Under section 275 of the Companies (Winding Up and Miscellaneous Provisions) Ordinance, if during the winding-up of a company liquidators discover that the business was carried on with intent to defraud creditors (or for any fraudulent purpose), then they can apply to the court for a declaration holding those individuals responsible personally liable. This provision offers a mechanism for creditors and liquidators to seek redress and recover losses from those responsible, usually directors, preventing them from being able to hide behind the corporate veil.
For many years courts seemed reluctant to make such findings, usually because of the applicant's inability to prove one of the key elements, dishonesty. This is because the required "intent to defraud" involves a subjective test, rather than an objective one. The difficulty in establishing subjective dishonesty has often deterred liquidators from pursuing proceedings, even in cases where there was (arguably) a strong basis for recovering compensation from directors or others.
On 22 November 2024, Hong Kong witnessed its first reported judgment on fraudulent trading in the case of Re Days Impex Ltd and Re Days International Ltd [2024] HKCFI 3386, when a director was held liable for participating in the carrying on of the business with the intent to defraud creditors. This landmark decision is encouraging for liquidators and creditors and provides helpful guidance on the legal principles governing fraudulent trading.
Background
The case involved two companies, Days Impex Limited and Days International Limited, which were wound up in 2011 after being placed into provisional liquidation. The liquidators discovered that the companies' directors, including Mr. Mahesh Nanik Dayaram, had procured fraudulent loans totaling over US$51 million.
The fraudulent scheme involved fictitious transactions with a purported supplier, Oscoda Electronics Limited, whereby funds obtained from import loans were funneled back to the companies to repay existing debts, in what was essentially a circular flow of funds.
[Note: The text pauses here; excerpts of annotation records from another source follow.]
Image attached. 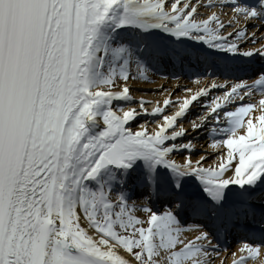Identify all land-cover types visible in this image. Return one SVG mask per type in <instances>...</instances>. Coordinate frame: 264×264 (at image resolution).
<instances>
[{"label": "snow or ice", "instance_id": "snow-or-ice-1", "mask_svg": "<svg viewBox=\"0 0 264 264\" xmlns=\"http://www.w3.org/2000/svg\"><path fill=\"white\" fill-rule=\"evenodd\" d=\"M261 257L264 0H0V264Z\"/></svg>", "mask_w": 264, "mask_h": 264}, {"label": "bare ground", "instance_id": "bare-ground-1", "mask_svg": "<svg viewBox=\"0 0 264 264\" xmlns=\"http://www.w3.org/2000/svg\"><path fill=\"white\" fill-rule=\"evenodd\" d=\"M225 23L227 22L228 16L224 15L221 17ZM177 82H179L181 85L188 87V88H192L194 91L197 88V84L195 83V79L194 80H184V81H177V80H163V81H157L151 84H144L141 83L139 85H135V87L141 88L144 91L143 92H137L134 93L135 99L139 100L141 98H143L145 101H149L151 102L148 107H149V111H151L152 107L156 106V103L159 102V104L162 106L163 104V100L165 98H168L169 96V92L167 90H171L172 92H176V84ZM164 89L162 91H155V90H161ZM182 95H185V93H180ZM172 99L175 100V98L172 96ZM185 127H190V125L188 126L187 124H185ZM178 162H182L181 159H179V157H177ZM224 256L229 255V253H225L223 254ZM223 258V257H221ZM261 259H264V257H261ZM219 264V262H217ZM229 264H231V261H229Z\"/></svg>", "mask_w": 264, "mask_h": 264}, {"label": "rangeland", "instance_id": "rangeland-1", "mask_svg": "<svg viewBox=\"0 0 264 264\" xmlns=\"http://www.w3.org/2000/svg\"><path fill=\"white\" fill-rule=\"evenodd\" d=\"M206 15L207 14H209V13H205ZM154 80H155V82H157V81H163L164 79H162V77H155V78H153ZM172 80H176V79H172ZM165 81V80H164ZM180 93H183V92H178V91H176L175 92V95L173 96L174 98H175V100L176 99H178V98H183V96L184 95H182V94H180ZM135 97V96H134ZM150 110V109H149ZM199 109H197V111H198ZM188 126H189V124H187ZM179 159H181L182 160V157H179ZM209 163H212V161H209ZM218 264V263H217Z\"/></svg>", "mask_w": 264, "mask_h": 264}]
</instances>
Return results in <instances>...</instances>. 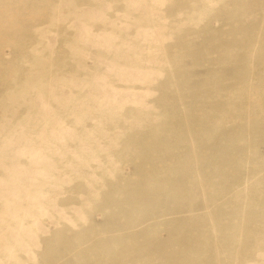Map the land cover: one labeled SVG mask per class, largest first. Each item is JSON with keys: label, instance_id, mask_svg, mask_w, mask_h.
<instances>
[{"label": "rangeland", "instance_id": "1", "mask_svg": "<svg viewBox=\"0 0 264 264\" xmlns=\"http://www.w3.org/2000/svg\"><path fill=\"white\" fill-rule=\"evenodd\" d=\"M0 264H264V0H0Z\"/></svg>", "mask_w": 264, "mask_h": 264}]
</instances>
This scheme was designed to mislead creditors, particularly banks, about the companies' financial health. The liquidators commenced proceedings against Mr. Dayaram, seeking declarations of liability and compensation for the losses incurred by creditors.
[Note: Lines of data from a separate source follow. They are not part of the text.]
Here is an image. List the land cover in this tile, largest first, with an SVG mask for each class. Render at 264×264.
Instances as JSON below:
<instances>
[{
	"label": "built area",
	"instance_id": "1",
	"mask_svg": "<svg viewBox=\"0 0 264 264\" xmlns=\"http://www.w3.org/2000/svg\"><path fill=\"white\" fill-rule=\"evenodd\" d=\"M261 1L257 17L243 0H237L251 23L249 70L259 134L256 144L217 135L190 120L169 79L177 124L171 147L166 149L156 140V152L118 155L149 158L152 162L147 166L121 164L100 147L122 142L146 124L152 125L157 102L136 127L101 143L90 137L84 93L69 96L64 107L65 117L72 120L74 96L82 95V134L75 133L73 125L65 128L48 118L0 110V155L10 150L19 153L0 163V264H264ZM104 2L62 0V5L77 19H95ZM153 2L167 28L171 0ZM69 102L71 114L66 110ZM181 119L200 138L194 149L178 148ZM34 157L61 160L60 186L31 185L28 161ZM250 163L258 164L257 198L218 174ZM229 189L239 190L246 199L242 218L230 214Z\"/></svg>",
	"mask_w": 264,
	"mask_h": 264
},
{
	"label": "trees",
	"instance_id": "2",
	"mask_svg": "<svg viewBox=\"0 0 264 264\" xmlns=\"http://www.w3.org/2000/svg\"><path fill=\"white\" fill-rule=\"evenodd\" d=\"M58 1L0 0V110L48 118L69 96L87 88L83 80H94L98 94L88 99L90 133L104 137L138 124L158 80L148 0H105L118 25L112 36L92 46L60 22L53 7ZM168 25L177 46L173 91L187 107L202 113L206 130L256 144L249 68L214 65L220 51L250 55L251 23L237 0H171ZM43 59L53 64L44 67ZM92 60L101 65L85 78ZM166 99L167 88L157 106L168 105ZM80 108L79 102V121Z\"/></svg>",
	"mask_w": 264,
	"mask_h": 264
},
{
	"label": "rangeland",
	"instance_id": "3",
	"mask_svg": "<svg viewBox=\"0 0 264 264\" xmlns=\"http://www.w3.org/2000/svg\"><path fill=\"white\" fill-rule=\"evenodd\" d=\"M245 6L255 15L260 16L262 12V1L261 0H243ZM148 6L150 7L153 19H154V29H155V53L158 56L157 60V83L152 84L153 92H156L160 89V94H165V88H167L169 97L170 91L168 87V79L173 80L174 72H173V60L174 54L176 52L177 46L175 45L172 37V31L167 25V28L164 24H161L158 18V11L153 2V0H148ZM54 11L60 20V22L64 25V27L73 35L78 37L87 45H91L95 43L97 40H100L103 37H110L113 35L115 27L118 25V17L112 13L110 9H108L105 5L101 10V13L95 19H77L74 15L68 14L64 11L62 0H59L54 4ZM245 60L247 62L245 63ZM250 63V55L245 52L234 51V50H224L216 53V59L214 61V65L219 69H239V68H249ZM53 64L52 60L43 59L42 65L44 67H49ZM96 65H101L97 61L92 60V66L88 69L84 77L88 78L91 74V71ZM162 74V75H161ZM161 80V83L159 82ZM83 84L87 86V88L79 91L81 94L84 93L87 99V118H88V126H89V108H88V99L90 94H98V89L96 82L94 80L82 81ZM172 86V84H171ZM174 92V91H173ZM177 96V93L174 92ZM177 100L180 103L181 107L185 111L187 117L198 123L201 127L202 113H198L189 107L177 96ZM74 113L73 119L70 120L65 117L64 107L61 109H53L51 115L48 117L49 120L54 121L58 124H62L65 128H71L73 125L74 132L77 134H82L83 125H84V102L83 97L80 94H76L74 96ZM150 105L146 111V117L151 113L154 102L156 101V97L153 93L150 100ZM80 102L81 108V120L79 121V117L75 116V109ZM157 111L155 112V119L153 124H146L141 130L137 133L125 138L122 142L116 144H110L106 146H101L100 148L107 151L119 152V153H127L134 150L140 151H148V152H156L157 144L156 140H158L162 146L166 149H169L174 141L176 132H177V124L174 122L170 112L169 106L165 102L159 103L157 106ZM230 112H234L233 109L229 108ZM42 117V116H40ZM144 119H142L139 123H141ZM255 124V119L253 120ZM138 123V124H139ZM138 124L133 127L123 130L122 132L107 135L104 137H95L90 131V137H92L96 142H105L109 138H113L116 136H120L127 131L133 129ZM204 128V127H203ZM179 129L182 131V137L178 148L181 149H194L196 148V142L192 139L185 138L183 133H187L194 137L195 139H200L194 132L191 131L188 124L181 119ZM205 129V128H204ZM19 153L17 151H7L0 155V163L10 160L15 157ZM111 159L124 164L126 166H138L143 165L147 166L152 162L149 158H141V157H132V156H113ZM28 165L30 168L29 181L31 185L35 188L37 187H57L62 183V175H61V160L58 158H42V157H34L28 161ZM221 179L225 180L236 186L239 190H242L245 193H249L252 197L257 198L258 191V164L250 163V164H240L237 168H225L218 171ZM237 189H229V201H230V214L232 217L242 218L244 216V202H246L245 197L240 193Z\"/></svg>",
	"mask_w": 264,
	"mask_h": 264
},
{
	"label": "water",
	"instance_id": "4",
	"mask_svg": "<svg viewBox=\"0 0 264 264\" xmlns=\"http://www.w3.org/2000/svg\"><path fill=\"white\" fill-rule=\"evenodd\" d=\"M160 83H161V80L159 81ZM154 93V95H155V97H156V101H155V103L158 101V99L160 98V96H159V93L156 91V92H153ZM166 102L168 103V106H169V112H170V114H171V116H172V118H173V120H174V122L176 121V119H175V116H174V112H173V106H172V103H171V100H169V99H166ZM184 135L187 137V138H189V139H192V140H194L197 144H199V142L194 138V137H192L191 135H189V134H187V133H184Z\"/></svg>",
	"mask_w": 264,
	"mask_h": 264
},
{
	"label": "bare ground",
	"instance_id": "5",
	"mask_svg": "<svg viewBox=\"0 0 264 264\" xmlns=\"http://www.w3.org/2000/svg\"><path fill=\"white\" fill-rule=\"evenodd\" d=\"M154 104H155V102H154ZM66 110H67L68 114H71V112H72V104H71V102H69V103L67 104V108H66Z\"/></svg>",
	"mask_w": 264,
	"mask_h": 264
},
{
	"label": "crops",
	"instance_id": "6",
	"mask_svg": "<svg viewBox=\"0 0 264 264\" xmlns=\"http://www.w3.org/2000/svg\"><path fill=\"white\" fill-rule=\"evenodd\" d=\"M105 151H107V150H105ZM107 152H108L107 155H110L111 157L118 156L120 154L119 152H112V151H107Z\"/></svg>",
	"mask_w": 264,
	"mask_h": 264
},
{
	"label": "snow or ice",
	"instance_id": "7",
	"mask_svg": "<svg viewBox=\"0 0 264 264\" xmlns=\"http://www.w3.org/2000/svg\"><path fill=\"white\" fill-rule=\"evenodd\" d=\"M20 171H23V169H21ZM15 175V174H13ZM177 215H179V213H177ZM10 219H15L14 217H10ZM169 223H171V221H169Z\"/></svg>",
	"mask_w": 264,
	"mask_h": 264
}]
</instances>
Elements of fraudulent trading, burden of proof
The court revisited the elements of fraudulent trading, which require the plaintiff to prove that:
(1) certain business of the subject company was being carried on with intent to defraud creditors, or for any fraudulent purpose; and
(2) the defendant was knowingly a party to the carrying on of such business in such a manner.
As noted, proving "subjective dishonesty" on the part of the defendant is often challenging for the claimant. It has to be shown that the defendant either had an intension to defraud, or else acted with reckless indifference as to whether creditors were defrauded. A distinguishing feature of this case was that Mr. Dayaram had already been convicted on nine counts of conspiracy to defraud in relation to the same transactions. In the criminal proceedings it had been established that the transactions were fictitious, involving no underlying goods, and that Mr. Dayaram acted dishonestly as a party to the fraudulent scheme. As a result, the court held that the burden of proof shifted to Mr. Dayaram to demonstrate that the transactions were genuine or that he was not knowingly involved in the fraud.
Decision
The court concluded that the transactions were fraudulent and relied upon the conviction which found that the companies made false representations to the banks claiming Oscoda was a genuine supplier and submitted false invoices to obtain loans.
It was further found that the proceeds were funneled through Oscoda and back to entities associated with the companies, primarily to repay previous loans.
The court relied on the conviction and concluded that Mr. Dayaram was knowingly a party to the fraud. Further, the evidence showed that:
(1) Mr. Dayaram had direct control over Oscoda or knowingly acted in concert with Oscoda to perpetrate the fraud;
(2) he was the head of the Accounts and Finance Department of the group, which gave him knowledge of the fraudulent loan applications; and
(3) he was actively involved in orchestrating the circular flow of funds, which was a central element of the fraud.
Mr. Dayaram failed to produce substantive evidence to refute these findings, and the court declared that he was knowingly a party to the fraudulent business practices and held him to be personally liable for the debts of the companies directly attributable to the fraud.
Comment
Notwithstanding the features of this case, and the shift in the burden of proof as a result of the defendant's prior conviction, the judgment establishes an important precedent for fraudulent trading cases in Hong Kong. It delivers a clear message that individuals who knowingly conduct business with the intent to defraud creditors will face serious legal consequences, will not be able to hide behind the company, and may have to pay the price of their wrongdoings.